The village of reliability-related entities requires a big table. FERC has the mandate and corresponding tools to ensure reliability of the bulk power system and just and reasonable rates during the clean energy transition. But FERC works together with its governed reliability entities, utilities, PUCs and other state actors to accomplish this goal because they have complementary influence over generator entry and exit and other operating decisions. Maintaining grid reliability through the challenges of the evolving transition will require appropriate coordination among grid planners, regulators, operators and state energy and environmental regulators, including about how best to implement EPA’s pollution-reduction rules.

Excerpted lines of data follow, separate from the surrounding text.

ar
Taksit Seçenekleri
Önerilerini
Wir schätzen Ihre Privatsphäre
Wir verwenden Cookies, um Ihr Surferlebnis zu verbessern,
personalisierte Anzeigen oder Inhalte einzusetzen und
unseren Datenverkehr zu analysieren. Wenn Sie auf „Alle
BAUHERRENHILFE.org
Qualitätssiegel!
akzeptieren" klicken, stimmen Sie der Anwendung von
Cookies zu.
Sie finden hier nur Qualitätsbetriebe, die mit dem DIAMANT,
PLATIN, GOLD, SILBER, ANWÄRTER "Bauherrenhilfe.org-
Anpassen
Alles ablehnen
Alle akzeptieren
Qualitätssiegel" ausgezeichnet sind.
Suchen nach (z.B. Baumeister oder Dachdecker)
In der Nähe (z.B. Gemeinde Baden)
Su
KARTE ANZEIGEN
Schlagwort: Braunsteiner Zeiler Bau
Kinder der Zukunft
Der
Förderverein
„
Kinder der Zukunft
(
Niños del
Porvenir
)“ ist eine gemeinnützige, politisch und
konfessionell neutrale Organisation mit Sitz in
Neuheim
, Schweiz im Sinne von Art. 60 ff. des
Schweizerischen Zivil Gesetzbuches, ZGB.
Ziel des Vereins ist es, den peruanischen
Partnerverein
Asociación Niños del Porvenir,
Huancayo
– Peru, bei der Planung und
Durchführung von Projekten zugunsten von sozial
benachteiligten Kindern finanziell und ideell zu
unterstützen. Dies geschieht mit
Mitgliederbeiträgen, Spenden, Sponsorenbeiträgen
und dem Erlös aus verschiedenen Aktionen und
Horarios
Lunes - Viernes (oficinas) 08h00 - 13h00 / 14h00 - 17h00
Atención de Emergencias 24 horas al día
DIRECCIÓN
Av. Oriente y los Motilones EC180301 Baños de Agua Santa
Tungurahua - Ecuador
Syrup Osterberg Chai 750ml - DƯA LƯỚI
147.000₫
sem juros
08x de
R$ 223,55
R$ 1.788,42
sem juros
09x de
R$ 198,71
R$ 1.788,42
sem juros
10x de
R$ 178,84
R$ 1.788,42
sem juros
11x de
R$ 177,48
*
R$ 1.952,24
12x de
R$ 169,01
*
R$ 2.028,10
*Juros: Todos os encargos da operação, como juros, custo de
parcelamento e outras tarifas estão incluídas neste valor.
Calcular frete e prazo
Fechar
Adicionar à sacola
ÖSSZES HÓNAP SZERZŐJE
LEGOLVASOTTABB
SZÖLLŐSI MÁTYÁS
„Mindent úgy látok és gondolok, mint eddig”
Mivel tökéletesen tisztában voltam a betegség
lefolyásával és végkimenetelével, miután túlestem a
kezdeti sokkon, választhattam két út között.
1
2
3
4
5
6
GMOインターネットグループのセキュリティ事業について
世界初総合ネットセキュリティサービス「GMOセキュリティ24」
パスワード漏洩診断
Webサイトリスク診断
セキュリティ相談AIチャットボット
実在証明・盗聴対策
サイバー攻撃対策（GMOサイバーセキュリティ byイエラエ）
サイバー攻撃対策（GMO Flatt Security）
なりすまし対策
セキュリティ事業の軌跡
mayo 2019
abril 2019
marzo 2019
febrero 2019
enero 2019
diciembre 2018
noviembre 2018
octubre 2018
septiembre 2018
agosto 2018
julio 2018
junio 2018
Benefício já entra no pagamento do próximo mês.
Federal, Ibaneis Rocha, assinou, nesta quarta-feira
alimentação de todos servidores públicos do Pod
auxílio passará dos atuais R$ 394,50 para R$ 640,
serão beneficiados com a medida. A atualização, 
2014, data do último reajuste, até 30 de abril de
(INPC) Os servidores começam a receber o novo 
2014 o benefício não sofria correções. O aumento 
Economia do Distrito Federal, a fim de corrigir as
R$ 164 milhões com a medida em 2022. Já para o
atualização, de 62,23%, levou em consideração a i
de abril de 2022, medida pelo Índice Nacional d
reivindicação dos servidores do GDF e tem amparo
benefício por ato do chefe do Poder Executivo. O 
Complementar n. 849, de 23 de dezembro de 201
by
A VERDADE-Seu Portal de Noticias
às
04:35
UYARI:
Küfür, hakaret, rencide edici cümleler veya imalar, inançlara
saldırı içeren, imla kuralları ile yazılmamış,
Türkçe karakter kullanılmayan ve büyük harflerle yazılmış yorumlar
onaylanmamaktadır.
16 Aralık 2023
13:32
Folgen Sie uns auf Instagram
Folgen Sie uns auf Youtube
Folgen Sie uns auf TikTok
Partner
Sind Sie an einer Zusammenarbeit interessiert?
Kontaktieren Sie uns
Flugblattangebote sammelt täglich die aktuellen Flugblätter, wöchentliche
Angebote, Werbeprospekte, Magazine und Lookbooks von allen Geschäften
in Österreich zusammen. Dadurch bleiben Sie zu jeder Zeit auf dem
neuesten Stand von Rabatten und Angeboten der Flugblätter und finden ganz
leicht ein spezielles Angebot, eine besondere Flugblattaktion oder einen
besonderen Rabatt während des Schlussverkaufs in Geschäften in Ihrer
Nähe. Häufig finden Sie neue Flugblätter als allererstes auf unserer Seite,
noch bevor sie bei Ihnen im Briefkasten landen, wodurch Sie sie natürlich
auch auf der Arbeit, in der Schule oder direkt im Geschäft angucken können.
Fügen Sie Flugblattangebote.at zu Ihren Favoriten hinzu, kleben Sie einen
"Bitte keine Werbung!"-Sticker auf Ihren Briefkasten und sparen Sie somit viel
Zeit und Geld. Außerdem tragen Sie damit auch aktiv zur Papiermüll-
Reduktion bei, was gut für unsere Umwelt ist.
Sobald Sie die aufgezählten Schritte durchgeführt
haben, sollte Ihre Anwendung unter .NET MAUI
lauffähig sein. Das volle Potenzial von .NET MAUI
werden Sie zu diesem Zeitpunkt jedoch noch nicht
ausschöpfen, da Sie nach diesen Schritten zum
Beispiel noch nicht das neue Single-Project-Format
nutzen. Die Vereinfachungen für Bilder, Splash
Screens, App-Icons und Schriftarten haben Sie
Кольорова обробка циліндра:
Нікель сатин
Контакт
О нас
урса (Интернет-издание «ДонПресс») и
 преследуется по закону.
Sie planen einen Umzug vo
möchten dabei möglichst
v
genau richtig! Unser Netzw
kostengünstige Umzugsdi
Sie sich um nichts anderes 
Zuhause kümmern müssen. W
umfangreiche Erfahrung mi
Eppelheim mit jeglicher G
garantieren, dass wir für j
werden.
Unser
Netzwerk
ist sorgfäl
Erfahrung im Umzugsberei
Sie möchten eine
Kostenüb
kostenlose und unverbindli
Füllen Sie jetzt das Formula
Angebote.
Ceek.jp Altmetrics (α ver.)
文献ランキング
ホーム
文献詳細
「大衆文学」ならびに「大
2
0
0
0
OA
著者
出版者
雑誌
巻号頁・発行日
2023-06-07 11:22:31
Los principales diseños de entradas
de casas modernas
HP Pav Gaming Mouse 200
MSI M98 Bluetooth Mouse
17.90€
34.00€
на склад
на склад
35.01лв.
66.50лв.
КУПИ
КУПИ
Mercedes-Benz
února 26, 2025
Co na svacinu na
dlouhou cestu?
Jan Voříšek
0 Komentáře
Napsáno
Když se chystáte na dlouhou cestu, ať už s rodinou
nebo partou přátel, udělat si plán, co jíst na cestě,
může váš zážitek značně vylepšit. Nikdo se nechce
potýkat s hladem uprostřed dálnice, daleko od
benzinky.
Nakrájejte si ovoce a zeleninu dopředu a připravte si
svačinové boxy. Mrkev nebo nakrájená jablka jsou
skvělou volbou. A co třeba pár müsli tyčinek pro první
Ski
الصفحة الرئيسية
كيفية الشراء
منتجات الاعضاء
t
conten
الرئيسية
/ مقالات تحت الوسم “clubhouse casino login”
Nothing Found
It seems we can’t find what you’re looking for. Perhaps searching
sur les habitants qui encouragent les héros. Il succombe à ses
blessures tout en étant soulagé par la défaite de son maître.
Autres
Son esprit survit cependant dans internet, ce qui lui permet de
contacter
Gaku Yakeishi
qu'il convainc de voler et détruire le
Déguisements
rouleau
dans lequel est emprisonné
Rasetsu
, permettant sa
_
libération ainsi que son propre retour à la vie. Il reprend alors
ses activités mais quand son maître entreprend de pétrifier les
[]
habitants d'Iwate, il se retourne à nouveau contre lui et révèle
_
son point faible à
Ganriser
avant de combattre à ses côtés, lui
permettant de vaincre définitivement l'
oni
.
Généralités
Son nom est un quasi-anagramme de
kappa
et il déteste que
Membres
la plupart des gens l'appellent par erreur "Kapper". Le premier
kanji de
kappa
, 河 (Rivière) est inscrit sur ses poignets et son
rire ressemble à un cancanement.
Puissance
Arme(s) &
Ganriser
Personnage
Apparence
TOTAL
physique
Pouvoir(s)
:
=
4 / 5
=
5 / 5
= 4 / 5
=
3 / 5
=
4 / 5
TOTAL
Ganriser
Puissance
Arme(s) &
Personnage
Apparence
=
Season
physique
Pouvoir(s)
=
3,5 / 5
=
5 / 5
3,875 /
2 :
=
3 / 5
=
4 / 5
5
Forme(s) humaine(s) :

To support these entities’ work, EPA has designed a set of rules with several implementation flexibilities, including the creation of subcategories with no emissions limits, long lead times for compliance, and state discretion in creating implementation plans for existing sources. Should state energy and environmental regulators, operators and others implementing the final rules find those flexibilities insufficient, additional flexibilities are available. The Clean Air Act allows further leniency for individual, existing facilities through the “remaining useful life and other factors” provision and wider leniency through administrative enforcement discretion or emergency exception mechanisms. These flexibilities allow EPA to meaningfully answer concerns about energy adequacy without reducing its regulations’ stringency.
Moving forward
Through conscientious regulatory design, technical conferences and conversations like the one at the NARUC summit, EPA is fulfilling its responsibilities to coordinate with regulators and ensure that its rule compliance exemptions and other implementation flexibilities provide sufficient leeway for them to do their job. FERC, RTOs/ISOs, state regulatory bodies and vertically integrated utilities must now handle their pieces of the puzzle. They have already developed some tools to address both extreme weather impacts and clean energy resource integration, including mechanisms to enhance energy adequacy, grid capacity expansion and reliable grid operations. But they must refine and supplement these tools (including by pursuing more holistic modeling techniques for transmission planning).
NARUC’s winter summit showcased a wide array of state utility regulators’ efforts and conversations around ways to bolster these tools. EPA can move forward expeditiously to protect public health and limit GHG emissions from the full suite of fossil fuel-fired power plants — including existing gas-fired power plants — as it continues to work alongside these ongoing grid transformation efforts. The agency has provided regulatory flexibility and a suitable compliance runway to implement GHG limits for fossil fuel-fired power plants. Now the reliability-related entities must plow forward to ensure reasoned market entries and exits in light of the many economic incentives and market forces operators face.